=== The task ===
Each entry must be given again exactly; images do not belong in the copy.
### Material provided ###
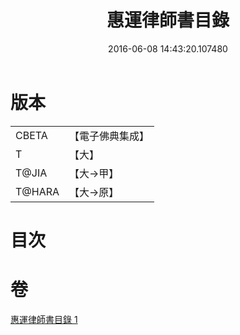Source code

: #+TITLE: 惠運律師書目錄 
#+DATE: 2016-06-08 14:43:20.107480

* 版本
 |     CBETA|【電子佛典集成】|
 |         T|【大】     |
 |     T@JIA|【大→甲】   |
 |    T@HARA|【大→原】   |

* 目次

* 卷
[[file:KR6s0115_001.txt][惠運律師書目錄 1]]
###
=== Answer below ===
Source code

: #+TITLE: 惠運律師書目錄 
#+DATE: 2016-06-08 14:43:20.107480

* 版本
 |     CBETA|【電子佛典集成】|
 |         T|【大】     |
 |     T@JIA|【大→甲】   |
 |    T@HARA|【大→原】   |

* 目次

* 卷
[[file:KR6s0115_001.txt][惠運律師書目錄 1]]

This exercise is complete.